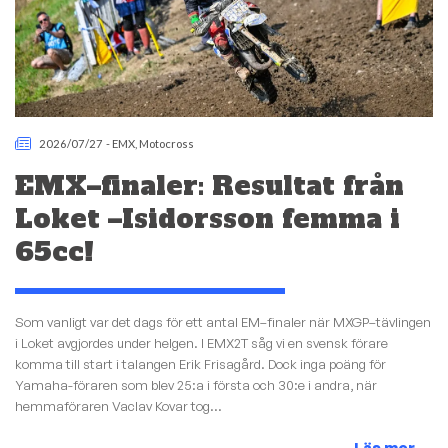
2026/07/27
-
EMX
,
Motocross
EMX–finaler: Resultat från
Loket –Isidorsson femma i
65cc!
Som vanligt var det dags för ett antal EM–finaler när MXGP–tävlingen
i Loket avgjordes under helgen. I EMX2T såg vi en svensk förare
komma till start i talangen Erik Frisagård. Dock inga poäng för
Yamaha-föraren som blev 25:a i första och 30:e i andra, när
hemmaföraren Vaclav Kovar tog...
Läs mer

━━━━━━━━━━━━━━━━━━━━━━━━━━━━━━

WHAT IS EXPECTED.
Line count for "finaler": count the lines of the records above that contain it and give only the number.

RESULT OF THIS EXERCISE.
2